PASSAGE TO READ:
+-------+
It can be argued that zoom lenses rule in the photography world. You can go from shooting portraits one minute to still life the next without ever having to change a lens. The beloved Canon 24-105 f/4 seems to be one of the go to lenses for social outings and sometimes, weddings; videographers even love it due to the constant f/4 aperture. It, like most modern DSLR zooms, seem great until you switch it to manual focus.
In an ideal world, you manual focus a zoom lens at the longest focal length and then zoom to the desired focal. If you have had any experience with DSLR zoom lenses, you probably know that they do not work this way. Most modern lens are varifocal and change focus at different focal lengths. Few lenses like the Canon 17-40 f/4 and the Nikon 24-70 f/2.8 AF-S are parfocal; the focus remains constant throughout the zoom range.
[REWIND:Focus/Lens Breathing: What Is It and Does It Matter?]
Lens design is always a series of trade-offs; if money, size and weight are no object, you can build a lens that will be parfocal, fast and have high quality optically. It’s incredibly difficult to design a cost effective parfocal lens. It is more important for manual focus lenses to be parfocal because a well functioning auto-focus can quickly adjust the lens to keep it in focus. Auto-focusing zoom lenses have relatively few and loose focusing cams in order to make auto-focusing possible with weak focusing motors. This, to a large degree, is why the majority of all zooms made for DSLRs are varifocal.
+-------+
SOURCE MATERIAL:

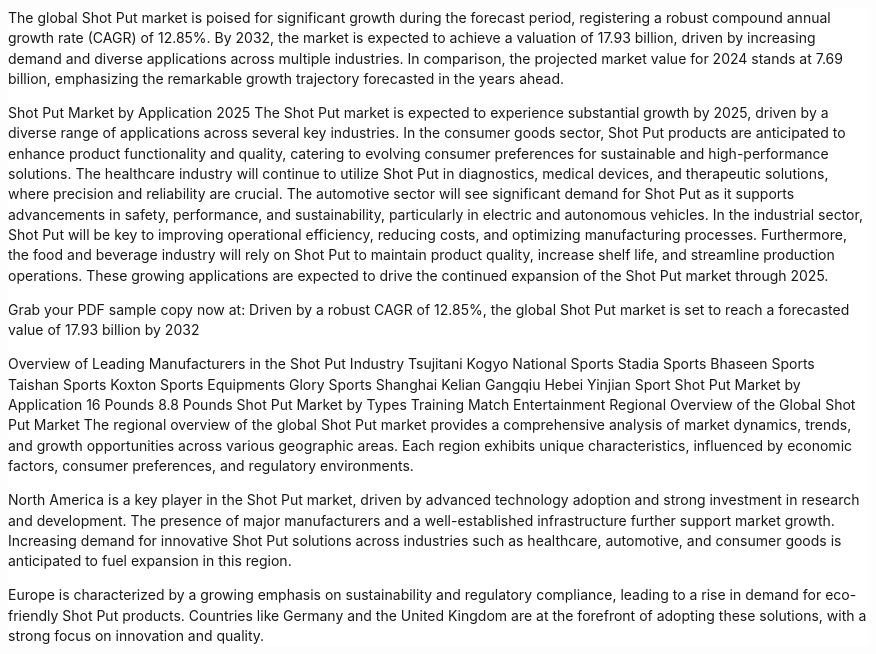 The global Shot Put market is poised for significant growth during the forecast period, registering a robust compound annual growth rate (CAGR) of 12.85%. By 2032, the market is expected to achieve a valuation of 17.93 billion, driven by increasing demand and diverse applications across multiple industries. In comparison, the projected market value for 2024 stands at 7.69 billion, emphasizing the remarkable growth trajectory forecasted in the years ahead. 

Shot Put Market by Application 2025
The Shot Put market is expected to experience substantial growth by 2025, driven by a diverse range of applications across several key industries. In the consumer goods sector, Shot Put products are anticipated to enhance product functionality and quality, catering to evolving consumer preferences for sustainable and high-performance solutions. The healthcare industry will continue to utilize Shot Put in diagnostics, medical devices, and therapeutic solutions, where precision and reliability are crucial. The automotive sector will see significant demand for Shot Put as it supports advancements in safety, performance, and sustainability, particularly in electric and autonomous vehicles. In the industrial sector, Shot Put will be key to improving operational efficiency, reducing costs, and optimizing manufacturing processes. Furthermore, the food and beverage industry will rely on Shot Put to maintain product quality, increase shelf life, and streamline production operations. These growing applications are expected to drive the continued expansion of the Shot Put market through 2025.

Grab your PDF sample copy now at: Driven by a robust CAGR of 12.85%, the global Shot Put market is set to reach a forecasted value of 17.93 billion by 2032

Overview of Leading Manufacturers in the Shot Put Industry
Tsujitani Kogyo
National Sports
Stadia Sports
Bhaseen Sports
Taishan Sports
Koxton Sports Equipments
Glory Sports
Shanghai Kelian Gangqiu
Hebei Yinjian Sport
Shot Put Market by Application
16 Pounds
8.8 Pounds
Shot Put Market by Types
Training
Match
Entertainment
Regional Overview of the Global Shot Put Market
The regional overview of the global Shot Put market provides a comprehensive analysis of market dynamics, trends, and growth opportunities across various geographic areas. Each region exhibits unique characteristics, influenced by economic factors, consumer preferences, and regulatory environments.

North America is a key player in the Shot Put market, driven by advanced technology adoption and strong investment in research and development. The presence of major manufacturers and a well-established infrastructure further support market growth. Increasing demand for innovative Shot Put solutions across industries such as healthcare, automotive, and consumer goods is anticipated to fuel expansion in this region.

Europe is characterized by a growing emphasis on sustainability and regulatory compliance, leading to a rise in demand for eco-friendly Shot Put products. Countries like Germany and the United Kingdom are at the forefront of adopting these solutions, with a strong focus on innovation and quality.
+-------+
APPLY WHAT YOU READ:
1. Reproduce the passage on zoom lenses starting at "It can be argued" and ending at "to manual focus.", swapping "portraits" for "landscapes".
2. Which two lenses does the passage on zoom lenses name as parfocal?

RESPONSES BY ITEM NUMBER:
1.
It can be argued that zoom lenses rule in the photography world. You can go from shooting landscapes one minute to still life the next without ever having to change a lens. The beloved Canon 24-105 f/4 seems to be one of the go to lenses for social outings and sometimes, weddings; videographers even love it due to the constant f/4 aperture. It, like most modern DSLR zooms, seem great until you switch it to manual focus.

2. The Canon 17-40 f/4 and the Nikon 24-70 f/2.8 AF-S.